Ethiopian police detained 40 opposition supporters distributing leaflets calling for the repeal of an anti-terrorism law they say has been used to stifle dissent, the Unity for Democracy and Justice party said.
The arrests in four districts of the capital, Addis Ababa, occurred yesterday as UDJ members distributed pamphlets asking people to sign a petition that also demands the release of jailed opposition members, religious leaders and journalists, the party said in an e-mailed statement.
“It is harassment,” UDJ Chairman Negasso Gidada said in a phone interview today from the capital. “There is no law that says you need permission to distribute leaflets.”
The mobile phones of government spokesman, Shimeles Kemal, and Bereket Simon, spokesman in the prime minister’s office, were switched off when called for comment. The opposition campaigners were released on bail late yesterday and the group plans to continue gathering signatories for the petition, Negasso said.
Opposition politicians and reporters have been arrested under an anti-terror law passed by Ethiopia in 2009. The U.S. and United Nations have criticized the legislation for curbing freedom of expression after the arrest of several journalists.

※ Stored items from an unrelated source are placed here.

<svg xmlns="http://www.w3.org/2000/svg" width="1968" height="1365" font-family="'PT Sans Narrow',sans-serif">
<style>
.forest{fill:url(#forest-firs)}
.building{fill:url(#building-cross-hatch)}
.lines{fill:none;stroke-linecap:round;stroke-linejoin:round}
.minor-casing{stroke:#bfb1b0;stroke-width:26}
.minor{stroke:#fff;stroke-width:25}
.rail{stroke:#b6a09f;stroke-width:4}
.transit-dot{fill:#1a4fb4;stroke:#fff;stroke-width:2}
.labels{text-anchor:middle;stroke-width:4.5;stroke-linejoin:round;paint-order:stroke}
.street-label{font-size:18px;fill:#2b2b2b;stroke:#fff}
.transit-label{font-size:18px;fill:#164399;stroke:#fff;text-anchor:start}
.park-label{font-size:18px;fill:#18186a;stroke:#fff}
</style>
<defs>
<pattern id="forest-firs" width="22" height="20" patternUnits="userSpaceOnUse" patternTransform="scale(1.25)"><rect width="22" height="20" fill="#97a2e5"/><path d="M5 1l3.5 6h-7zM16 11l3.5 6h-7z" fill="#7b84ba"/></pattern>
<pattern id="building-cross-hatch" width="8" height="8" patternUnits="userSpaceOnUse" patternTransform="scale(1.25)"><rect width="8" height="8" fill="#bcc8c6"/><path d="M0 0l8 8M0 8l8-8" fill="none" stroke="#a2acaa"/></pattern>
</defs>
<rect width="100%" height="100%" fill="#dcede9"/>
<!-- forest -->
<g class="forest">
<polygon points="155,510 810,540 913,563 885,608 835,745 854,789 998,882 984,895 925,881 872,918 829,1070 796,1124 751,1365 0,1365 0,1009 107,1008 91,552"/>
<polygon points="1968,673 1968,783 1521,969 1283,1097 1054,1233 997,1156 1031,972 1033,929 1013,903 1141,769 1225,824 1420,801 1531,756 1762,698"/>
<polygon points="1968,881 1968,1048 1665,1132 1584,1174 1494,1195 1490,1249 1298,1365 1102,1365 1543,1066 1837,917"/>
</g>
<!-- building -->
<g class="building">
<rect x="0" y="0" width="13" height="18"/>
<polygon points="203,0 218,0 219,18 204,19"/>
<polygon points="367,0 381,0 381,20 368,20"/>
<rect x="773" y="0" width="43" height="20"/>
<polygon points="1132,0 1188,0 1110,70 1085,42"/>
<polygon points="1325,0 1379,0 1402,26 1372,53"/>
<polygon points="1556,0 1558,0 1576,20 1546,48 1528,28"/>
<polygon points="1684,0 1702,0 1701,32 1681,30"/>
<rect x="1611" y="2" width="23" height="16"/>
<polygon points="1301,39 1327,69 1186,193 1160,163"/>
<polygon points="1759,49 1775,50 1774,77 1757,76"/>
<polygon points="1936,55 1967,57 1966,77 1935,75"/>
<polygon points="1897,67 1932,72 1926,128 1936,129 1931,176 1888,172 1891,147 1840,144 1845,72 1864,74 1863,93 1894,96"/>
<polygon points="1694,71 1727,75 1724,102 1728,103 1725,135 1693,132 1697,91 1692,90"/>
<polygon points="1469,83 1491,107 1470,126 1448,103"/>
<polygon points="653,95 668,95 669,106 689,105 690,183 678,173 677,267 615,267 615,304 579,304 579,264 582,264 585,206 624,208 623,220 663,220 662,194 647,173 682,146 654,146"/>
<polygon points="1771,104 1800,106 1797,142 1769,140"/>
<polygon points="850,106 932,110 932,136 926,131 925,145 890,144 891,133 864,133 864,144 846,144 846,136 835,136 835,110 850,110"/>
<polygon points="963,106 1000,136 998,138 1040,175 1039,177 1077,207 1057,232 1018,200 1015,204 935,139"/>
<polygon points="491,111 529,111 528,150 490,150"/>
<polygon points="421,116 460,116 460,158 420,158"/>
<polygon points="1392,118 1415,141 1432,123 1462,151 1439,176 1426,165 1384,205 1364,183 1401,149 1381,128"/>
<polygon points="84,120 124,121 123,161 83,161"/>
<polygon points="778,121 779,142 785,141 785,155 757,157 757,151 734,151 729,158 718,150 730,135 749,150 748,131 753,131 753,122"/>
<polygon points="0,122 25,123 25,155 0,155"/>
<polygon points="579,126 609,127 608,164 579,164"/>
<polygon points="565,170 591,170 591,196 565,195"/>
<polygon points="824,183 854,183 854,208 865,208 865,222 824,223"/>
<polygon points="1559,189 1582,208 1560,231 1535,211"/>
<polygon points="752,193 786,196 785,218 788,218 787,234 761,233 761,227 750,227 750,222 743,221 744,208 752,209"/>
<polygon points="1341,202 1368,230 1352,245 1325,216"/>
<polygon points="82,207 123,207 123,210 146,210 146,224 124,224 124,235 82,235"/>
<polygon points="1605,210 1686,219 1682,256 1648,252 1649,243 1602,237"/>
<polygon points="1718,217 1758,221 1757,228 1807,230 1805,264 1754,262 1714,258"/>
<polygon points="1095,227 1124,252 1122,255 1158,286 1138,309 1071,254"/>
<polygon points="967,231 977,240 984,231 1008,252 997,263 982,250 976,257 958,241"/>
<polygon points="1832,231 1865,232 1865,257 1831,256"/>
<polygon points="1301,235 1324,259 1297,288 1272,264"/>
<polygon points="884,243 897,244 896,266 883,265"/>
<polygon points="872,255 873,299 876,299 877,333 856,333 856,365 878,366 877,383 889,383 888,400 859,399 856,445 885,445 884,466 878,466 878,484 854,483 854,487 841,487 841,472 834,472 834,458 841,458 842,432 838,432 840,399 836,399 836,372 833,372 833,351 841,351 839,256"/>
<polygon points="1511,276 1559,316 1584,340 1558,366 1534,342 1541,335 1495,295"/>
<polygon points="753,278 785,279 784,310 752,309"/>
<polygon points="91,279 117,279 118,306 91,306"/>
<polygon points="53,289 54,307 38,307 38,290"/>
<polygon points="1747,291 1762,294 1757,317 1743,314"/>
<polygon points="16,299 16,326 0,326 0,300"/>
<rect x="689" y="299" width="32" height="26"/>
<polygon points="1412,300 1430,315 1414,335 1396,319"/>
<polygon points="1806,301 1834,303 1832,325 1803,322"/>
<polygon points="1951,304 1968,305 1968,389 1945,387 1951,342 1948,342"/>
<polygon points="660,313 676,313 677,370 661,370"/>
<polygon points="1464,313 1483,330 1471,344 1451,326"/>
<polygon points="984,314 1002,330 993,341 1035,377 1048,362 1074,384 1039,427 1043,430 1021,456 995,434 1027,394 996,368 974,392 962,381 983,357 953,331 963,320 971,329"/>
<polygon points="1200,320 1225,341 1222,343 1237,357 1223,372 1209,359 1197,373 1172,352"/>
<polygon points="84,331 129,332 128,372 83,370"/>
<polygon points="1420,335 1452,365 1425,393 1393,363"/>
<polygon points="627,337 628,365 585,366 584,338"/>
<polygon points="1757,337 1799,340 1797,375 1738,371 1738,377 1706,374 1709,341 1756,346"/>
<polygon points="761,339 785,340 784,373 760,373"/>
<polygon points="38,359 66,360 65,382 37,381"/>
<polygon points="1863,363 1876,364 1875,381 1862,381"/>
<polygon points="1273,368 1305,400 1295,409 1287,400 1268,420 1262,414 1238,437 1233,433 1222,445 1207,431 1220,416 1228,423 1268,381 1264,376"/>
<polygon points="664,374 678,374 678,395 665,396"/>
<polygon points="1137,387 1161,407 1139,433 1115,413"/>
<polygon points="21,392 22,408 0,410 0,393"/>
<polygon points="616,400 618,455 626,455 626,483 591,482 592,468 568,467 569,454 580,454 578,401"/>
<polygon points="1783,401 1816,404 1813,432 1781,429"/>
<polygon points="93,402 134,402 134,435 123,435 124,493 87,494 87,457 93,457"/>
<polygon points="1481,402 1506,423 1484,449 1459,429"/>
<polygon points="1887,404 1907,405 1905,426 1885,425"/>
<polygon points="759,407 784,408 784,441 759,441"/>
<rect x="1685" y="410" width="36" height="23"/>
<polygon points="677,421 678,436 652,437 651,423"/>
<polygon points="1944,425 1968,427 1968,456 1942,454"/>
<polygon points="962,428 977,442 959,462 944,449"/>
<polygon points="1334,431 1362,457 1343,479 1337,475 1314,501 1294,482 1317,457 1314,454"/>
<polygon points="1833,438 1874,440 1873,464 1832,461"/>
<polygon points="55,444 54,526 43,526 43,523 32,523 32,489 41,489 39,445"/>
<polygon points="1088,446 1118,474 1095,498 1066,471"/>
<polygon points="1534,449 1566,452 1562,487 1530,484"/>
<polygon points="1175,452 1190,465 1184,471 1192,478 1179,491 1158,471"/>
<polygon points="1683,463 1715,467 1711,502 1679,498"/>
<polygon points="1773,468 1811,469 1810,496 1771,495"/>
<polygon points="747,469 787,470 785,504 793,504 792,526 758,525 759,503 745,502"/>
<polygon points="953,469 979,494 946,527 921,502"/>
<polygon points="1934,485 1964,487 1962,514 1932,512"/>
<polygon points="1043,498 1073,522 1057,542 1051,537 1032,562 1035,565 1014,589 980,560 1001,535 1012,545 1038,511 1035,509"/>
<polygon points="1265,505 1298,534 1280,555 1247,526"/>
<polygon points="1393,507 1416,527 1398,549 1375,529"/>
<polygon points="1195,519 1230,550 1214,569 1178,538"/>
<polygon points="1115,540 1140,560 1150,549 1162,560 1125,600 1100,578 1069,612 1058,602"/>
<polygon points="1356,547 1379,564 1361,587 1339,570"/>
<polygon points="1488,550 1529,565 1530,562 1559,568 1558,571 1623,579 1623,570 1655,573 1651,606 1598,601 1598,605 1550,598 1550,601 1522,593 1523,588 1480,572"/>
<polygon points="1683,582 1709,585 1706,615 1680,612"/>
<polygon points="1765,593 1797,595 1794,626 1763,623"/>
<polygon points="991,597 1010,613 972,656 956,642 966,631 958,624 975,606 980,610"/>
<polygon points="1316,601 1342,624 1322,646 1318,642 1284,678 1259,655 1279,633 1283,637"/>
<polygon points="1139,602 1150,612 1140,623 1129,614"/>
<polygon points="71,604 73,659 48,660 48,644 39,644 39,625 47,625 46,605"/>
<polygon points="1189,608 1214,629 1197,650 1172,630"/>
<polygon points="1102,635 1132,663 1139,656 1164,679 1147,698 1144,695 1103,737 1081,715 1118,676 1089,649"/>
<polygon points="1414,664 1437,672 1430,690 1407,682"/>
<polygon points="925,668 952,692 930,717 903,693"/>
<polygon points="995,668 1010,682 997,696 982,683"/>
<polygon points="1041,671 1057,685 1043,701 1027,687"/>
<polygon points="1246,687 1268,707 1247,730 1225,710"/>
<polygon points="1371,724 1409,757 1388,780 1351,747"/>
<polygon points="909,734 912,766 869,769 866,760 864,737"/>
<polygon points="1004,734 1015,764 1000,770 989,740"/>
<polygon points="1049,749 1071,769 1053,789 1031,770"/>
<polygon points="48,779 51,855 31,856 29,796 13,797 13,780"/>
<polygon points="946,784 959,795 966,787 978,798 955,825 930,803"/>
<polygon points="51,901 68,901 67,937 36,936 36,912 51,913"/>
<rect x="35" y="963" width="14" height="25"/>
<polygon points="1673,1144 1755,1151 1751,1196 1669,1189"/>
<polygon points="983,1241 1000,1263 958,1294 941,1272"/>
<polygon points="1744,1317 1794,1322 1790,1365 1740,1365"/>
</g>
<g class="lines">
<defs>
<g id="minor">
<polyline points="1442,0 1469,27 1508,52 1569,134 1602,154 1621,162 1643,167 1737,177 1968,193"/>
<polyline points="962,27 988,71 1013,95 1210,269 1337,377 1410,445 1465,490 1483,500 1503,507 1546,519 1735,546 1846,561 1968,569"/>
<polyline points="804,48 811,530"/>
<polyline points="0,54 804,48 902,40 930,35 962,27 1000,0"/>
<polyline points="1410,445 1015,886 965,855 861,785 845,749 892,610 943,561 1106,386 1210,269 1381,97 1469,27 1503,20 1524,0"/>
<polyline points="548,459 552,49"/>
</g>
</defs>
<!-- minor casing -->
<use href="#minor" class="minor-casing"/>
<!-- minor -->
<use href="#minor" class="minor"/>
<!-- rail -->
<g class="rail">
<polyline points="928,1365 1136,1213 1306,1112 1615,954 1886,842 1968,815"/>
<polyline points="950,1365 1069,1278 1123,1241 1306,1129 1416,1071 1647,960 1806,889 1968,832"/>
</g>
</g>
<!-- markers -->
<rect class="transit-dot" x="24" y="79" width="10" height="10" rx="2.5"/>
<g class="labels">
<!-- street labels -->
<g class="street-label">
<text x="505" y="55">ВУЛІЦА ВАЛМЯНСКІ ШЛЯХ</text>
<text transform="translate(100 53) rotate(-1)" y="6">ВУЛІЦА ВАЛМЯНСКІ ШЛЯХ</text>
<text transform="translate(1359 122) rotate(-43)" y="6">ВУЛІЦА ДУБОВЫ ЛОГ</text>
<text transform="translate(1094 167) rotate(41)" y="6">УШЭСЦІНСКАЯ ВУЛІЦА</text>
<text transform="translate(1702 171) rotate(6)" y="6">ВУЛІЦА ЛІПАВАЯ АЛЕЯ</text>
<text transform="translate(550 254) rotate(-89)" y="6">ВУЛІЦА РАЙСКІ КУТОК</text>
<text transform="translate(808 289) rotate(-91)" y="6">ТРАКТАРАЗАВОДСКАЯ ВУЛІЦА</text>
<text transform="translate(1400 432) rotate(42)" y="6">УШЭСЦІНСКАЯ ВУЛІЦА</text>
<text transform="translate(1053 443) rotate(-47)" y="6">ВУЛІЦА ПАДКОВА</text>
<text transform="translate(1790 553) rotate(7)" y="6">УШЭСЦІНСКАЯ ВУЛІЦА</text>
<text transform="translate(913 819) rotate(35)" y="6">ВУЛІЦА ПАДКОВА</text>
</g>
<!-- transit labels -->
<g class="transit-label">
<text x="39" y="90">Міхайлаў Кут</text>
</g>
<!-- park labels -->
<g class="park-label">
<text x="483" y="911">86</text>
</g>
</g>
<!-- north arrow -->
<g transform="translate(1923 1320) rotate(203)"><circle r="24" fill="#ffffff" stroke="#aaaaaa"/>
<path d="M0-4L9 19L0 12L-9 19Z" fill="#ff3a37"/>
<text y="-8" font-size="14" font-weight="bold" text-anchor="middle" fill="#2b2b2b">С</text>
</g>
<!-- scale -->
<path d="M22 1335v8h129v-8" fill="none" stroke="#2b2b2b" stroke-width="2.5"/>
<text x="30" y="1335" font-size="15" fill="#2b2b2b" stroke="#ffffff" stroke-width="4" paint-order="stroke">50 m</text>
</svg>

Online writer Eskinder Nega and Woubshet Taye, former deputy editor of the defunct Awramba Times, were convicted last year under the law for crimes including trying to incite anti-government protests and having links to terrorist organizations.
Ethiopia’s 547-member parliament has one opposition-party member.
UDJ held demonstrations on July 14 in two cities to protest the lack of democratic rights under the current government and it is planning to hold more events through September, including in Addis Ababa, Negasso said.
Its “Millions of Voices for Freedom” campaign follows a public protest in the capital last month by the opposition Blue Party that was the largest demonstration by a political party since 2005 when opposition supporters protested election results.